EXTRACTED ENTRIES:
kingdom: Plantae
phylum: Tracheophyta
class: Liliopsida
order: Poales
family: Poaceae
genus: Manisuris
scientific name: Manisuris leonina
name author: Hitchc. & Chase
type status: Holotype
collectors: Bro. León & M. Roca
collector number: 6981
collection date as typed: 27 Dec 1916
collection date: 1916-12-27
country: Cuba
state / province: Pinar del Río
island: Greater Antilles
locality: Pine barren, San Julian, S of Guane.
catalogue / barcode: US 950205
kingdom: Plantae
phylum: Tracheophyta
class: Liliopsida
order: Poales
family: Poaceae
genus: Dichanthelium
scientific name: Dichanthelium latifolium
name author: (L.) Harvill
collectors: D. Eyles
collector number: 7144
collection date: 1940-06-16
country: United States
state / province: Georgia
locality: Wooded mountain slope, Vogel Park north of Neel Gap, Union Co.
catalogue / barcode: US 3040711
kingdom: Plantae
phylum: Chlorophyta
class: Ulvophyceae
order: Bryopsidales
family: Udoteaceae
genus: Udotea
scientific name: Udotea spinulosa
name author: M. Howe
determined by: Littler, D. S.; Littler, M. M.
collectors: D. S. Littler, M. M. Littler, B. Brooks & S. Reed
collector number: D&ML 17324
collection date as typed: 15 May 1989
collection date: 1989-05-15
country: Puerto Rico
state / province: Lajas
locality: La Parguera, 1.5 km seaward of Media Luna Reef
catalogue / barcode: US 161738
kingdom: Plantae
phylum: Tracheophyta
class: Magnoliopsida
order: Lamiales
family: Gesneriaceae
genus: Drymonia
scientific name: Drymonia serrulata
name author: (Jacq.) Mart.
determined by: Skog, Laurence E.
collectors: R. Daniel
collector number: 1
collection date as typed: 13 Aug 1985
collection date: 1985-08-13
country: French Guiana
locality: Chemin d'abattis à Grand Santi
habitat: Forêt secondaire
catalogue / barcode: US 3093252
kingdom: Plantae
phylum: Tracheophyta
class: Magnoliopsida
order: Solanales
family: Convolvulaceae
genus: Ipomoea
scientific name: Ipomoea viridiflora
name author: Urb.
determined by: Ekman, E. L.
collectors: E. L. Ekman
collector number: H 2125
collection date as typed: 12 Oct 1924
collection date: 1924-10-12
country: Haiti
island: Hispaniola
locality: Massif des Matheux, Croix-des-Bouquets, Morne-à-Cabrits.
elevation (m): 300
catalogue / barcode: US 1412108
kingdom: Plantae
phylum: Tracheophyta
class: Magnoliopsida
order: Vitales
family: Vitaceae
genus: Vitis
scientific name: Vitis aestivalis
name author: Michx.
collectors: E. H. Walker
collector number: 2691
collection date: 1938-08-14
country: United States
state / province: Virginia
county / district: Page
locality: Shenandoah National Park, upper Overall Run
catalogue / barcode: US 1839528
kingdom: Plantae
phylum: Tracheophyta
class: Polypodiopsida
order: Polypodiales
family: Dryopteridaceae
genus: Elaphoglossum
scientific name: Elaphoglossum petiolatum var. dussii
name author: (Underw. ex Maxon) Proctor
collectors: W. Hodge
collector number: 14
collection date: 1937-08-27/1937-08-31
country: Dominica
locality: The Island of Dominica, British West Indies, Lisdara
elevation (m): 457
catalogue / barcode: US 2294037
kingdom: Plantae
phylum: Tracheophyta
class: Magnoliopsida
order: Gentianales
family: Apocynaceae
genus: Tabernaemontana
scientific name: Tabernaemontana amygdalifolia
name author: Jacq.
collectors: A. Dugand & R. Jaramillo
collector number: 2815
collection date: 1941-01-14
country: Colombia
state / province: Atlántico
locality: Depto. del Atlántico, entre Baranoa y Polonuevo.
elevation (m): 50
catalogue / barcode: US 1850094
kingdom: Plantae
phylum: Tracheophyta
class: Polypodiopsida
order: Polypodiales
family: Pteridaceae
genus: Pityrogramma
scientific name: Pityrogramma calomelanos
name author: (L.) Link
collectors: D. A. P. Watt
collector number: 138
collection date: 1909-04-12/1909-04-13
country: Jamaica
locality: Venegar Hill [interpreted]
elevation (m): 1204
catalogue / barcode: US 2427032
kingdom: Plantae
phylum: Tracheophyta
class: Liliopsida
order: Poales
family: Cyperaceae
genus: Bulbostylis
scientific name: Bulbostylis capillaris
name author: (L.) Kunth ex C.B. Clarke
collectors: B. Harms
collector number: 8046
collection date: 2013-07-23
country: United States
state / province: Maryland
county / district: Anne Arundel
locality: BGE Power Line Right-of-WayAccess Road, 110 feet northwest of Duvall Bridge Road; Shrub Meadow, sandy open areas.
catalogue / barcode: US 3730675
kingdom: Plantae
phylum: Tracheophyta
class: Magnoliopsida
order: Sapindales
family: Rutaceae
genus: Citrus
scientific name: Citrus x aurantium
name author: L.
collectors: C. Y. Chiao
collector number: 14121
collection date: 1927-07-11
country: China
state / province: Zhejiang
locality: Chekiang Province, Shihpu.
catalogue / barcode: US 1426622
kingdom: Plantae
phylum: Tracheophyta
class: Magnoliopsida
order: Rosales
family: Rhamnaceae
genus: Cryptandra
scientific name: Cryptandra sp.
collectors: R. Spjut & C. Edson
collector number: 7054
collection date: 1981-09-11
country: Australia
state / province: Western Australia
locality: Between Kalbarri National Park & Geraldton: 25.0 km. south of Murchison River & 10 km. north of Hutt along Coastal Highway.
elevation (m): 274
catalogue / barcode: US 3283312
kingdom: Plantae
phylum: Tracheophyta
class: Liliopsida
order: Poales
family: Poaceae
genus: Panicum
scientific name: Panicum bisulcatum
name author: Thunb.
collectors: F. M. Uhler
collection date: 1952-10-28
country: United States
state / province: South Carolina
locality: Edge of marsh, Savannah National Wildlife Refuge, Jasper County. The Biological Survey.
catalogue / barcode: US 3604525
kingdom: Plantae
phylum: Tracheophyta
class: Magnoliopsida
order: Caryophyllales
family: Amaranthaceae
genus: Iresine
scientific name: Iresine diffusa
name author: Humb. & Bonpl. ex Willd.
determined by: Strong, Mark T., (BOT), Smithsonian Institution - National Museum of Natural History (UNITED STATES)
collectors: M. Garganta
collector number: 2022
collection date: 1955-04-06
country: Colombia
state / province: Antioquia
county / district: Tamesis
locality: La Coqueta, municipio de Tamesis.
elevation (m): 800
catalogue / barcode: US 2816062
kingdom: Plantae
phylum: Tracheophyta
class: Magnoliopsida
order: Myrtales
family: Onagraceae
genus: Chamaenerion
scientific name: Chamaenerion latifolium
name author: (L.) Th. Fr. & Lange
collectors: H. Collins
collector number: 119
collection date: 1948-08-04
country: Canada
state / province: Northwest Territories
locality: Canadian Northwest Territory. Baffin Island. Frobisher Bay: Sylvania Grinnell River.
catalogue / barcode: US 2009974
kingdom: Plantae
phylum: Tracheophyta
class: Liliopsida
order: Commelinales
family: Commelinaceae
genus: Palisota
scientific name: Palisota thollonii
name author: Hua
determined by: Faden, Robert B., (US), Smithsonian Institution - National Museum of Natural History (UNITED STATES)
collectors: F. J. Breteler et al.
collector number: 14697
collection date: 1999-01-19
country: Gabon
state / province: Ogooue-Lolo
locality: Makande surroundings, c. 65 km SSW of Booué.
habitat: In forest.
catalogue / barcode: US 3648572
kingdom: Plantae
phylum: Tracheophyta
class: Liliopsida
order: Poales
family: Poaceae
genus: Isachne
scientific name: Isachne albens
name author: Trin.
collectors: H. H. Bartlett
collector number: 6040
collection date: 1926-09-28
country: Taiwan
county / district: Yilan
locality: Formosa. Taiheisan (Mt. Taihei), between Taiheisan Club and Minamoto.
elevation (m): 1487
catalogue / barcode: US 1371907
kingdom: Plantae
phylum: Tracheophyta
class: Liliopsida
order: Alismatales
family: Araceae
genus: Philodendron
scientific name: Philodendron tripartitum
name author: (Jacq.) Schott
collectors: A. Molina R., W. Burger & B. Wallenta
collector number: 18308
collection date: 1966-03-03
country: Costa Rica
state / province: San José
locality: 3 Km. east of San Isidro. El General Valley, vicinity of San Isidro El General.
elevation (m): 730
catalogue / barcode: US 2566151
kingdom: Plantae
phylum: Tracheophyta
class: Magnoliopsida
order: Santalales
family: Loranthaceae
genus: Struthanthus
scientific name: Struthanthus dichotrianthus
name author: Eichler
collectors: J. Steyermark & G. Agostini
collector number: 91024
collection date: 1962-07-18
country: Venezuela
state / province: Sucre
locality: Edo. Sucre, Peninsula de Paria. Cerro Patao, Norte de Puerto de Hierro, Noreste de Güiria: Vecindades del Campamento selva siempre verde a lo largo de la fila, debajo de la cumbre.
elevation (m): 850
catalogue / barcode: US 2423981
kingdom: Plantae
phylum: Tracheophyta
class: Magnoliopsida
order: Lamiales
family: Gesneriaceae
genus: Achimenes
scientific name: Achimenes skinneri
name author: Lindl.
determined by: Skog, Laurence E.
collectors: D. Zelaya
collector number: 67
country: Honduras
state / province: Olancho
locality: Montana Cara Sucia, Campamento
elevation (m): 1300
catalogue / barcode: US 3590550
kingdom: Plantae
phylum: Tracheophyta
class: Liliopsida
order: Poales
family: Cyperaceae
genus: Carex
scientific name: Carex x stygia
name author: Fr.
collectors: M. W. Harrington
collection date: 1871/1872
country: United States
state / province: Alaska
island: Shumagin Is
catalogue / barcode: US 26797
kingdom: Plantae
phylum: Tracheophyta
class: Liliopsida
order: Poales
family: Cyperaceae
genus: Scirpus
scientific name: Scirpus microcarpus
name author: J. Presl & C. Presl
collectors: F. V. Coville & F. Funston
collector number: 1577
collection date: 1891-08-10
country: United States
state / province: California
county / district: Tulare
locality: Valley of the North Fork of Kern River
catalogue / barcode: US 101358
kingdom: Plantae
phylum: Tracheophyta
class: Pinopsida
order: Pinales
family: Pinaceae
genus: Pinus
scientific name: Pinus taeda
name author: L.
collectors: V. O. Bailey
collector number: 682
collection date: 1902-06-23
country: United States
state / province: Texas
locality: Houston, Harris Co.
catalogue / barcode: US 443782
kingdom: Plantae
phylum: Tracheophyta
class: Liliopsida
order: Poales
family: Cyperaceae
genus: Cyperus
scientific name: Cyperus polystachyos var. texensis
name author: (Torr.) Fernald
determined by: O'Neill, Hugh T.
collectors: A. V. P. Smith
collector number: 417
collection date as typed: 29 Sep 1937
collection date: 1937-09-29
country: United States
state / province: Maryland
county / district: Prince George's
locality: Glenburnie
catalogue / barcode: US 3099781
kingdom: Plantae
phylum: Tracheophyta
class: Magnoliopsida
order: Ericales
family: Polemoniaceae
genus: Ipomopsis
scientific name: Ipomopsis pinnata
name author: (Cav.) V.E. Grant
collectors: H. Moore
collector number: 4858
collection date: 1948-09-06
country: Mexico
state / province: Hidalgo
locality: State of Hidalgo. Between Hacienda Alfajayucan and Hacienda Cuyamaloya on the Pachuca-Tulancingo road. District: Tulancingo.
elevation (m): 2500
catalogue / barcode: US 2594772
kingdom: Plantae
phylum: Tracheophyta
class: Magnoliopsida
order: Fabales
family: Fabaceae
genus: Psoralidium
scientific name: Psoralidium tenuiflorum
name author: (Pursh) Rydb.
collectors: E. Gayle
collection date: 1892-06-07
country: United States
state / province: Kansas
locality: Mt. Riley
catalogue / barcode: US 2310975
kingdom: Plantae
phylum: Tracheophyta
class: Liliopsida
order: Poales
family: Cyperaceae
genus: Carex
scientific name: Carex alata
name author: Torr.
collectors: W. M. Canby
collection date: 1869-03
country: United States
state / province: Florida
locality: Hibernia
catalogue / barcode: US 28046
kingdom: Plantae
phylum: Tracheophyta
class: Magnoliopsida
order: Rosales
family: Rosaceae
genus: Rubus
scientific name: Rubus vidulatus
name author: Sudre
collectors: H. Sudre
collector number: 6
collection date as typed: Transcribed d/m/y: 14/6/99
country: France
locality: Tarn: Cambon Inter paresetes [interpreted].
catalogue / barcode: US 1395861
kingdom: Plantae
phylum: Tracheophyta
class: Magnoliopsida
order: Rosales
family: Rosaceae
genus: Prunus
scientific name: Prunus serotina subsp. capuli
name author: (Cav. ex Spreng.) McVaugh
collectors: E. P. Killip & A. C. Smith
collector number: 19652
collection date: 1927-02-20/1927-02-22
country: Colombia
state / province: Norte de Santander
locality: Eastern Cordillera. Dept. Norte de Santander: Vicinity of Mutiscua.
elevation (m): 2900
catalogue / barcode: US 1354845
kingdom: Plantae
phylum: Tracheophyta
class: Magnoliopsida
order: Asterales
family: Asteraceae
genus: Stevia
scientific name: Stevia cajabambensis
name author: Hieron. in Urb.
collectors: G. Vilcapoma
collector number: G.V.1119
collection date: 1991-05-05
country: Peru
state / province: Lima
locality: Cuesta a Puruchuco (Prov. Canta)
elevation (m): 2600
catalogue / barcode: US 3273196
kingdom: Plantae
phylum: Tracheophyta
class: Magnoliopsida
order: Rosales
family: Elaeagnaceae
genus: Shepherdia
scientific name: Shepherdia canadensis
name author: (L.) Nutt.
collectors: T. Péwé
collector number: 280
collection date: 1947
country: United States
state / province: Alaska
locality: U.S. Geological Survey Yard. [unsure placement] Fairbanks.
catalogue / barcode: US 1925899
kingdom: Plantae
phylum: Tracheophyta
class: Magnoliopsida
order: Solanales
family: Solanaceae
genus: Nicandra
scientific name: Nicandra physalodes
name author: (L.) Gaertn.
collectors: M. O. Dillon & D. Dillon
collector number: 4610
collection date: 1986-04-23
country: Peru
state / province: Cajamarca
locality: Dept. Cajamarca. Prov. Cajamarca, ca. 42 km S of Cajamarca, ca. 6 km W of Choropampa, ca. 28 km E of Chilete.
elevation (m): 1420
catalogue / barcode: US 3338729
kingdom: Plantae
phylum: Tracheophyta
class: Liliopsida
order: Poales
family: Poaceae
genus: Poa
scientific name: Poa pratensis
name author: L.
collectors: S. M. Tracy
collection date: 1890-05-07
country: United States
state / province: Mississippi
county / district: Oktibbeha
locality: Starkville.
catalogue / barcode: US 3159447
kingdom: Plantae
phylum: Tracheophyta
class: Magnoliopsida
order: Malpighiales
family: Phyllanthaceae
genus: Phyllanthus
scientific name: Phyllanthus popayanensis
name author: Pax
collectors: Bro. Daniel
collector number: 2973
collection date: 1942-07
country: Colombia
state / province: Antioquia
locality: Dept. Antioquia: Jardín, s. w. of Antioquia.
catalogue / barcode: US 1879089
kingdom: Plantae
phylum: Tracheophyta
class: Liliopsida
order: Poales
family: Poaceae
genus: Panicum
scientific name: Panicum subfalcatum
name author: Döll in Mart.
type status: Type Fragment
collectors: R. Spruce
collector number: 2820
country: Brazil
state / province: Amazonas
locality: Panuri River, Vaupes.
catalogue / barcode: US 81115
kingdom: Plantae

YOUR OBJECTIVE:
Turn the entries, from the first one through the line containing "collectors: R. Daniel" (inclusive), into a two-column CSV with the headers field and value, one row per entry. Put each field in double quotes and replace any line breaks inside a field with spaces.

RESULT BELOW:
field,value
"kingdom:","Plantae"
"phylum:","Tracheophyta"
"class:","Liliopsida"
"order:","Poales"
"family:","Poaceae"
"genus:","Manisuris"
"scientific name:","Manisuris leonina"
"name author:","Hitchc. & Chase"
"type status:","Holotype"
"collectors:","Bro. León & M. Roca"
"collector number:","6981"
"collection date as typed:","27 Dec 1916"
"collection date:","1916-12-27"
"country:","Cuba"
"state / province:","Pinar del Río"
"island:","Greater Antilles"
"locality:","Pine barren, San Julian, S of Guane."
"catalogue / barcode:","US 950205"
"kingdom:","Plantae"
"phylum:","Tracheophyta"
"class:","Liliopsida"
"order:","Poales"
"family:","Poaceae"
"genus:","Dichanthelium"
"scientific name:","Dichanthelium latifolium"
"name author:","(L.) Harvill"
"collectors:","D. Eyles"
"collector number:","7144"
"collection date:","1940-06-16"
"country:","United States"
"state / province:","Georgia"
"locality:","Wooded mountain slope, Vogel Park north of Neel Gap, Union Co."
"catalogue / barcode:","US 3040711"
"kingdom:","Plantae"
"phylum:","Chlorophyta"
"class:","Ulvophyceae"
"order:","Bryopsidales"
"family:","Udoteaceae"
"genus:","Udotea"
"scientific name:","Udotea spinulosa"
"name author:","M. Howe"
"determined by:","Littler, D. S.; Littler, M. M."
"collectors:","D. S. Littler, M. M. Littler, B. Brooks & S. Reed"
"collector number:","D&ML 17324"
"collection date as typed:","15 May 1989"
"collection date:","1989-05-15"
"country:","Puerto Rico"
"state / province:","Lajas"
"locality:","La Parguera, 1.5 km seaward of Media Luna Reef"
"catalogue / barcode:","US 161738"
"kingdom:","Plantae"
"phylum:","Tracheophyta"
"class:","Magnoliopsida"
"order:","Lamiales"
"family:","Gesneriaceae"
"genus:","Drymonia"
"scientific name:","Drymonia serrulata"
"name author:","(Jacq.) Mart."
"determined by:","Skog, Laurence E."
"collectors:","R. Daniel"